Pictures aside, repeat every record below exactly.

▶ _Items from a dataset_
^^^^^^^^
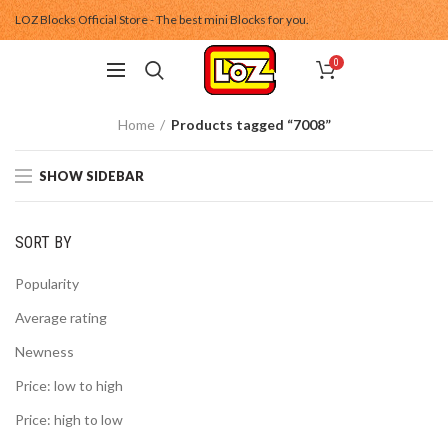
LOZ Blocks Official Store - The best mini Blocks for you.
0
Home
Products tagged “7008”
SHOW SIDEBAR
SORT BY
Popularity
Average rating
Newness
Price: low to high
Price: high to low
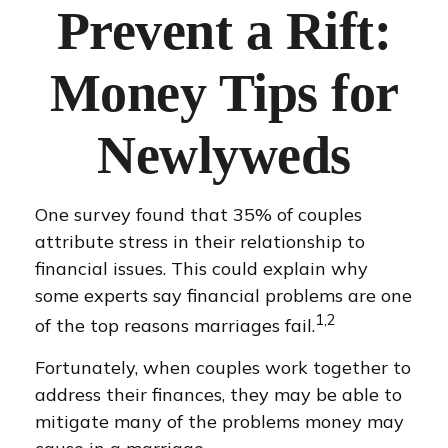
Prevent a Rift:
Money Tips for
Newlyweds
One survey found that 35% of couples
attribute stress in their relationship to
financial issues. This could explain why
some experts say financial problems are one
1,2
of the top reasons marriages fail.
Fortunately, when couples work together to
address their finances, they may be able to
mitigate many of the problems money may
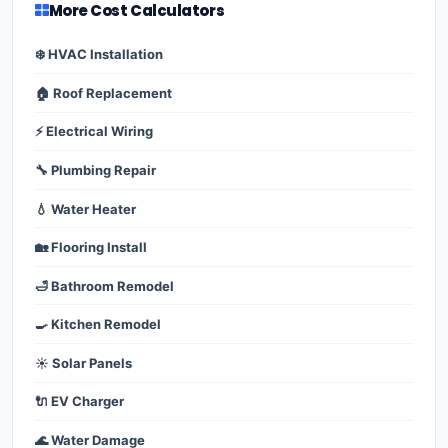
More Cost Calculators
❄️ HVAC Installation
🏠 Roof Replacement
⚡ Electrical Wiring
🔧 Plumbing Repair
💧 Water Heater
🏡 Flooring Install
🛁 Bathroom Remodel
🍳 Kitchen Remodel
☀️ Solar Panels
🔌 EV Charger
🌊 Water Damage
^^^^^^^^
▶ _REPLY_
LOZ Blocks Official Store - The best mini Blocks for you.
0
Home
Products tagged “7008”
SHOW SIDEBAR
SORT BY
Popularity
Average rating
Newness
Price: low to high
Price: high to low
Prevent a Rift:
Money Tips for
Newlyweds
One survey found that 35% of couples
attribute stress in their relationship to
financial issues. This could explain why
some experts say financial problems are one
1,2
of the top reasons marriages fail.
Fortunately, when couples work together to
address their finances, they may be able to
mitigate many of the problems money may
More Cost Calculators
❄️ HVAC Installation
🏠 Roof Replacement
⚡ Electrical Wiring
🔧 Plumbing Repair
💧 Water Heater
🏡 Flooring Install
🛁 Bathroom Remodel
🍳 Kitchen Remodel
☀️ Solar Panels
🔌 EV Charger
🌊 Water Damage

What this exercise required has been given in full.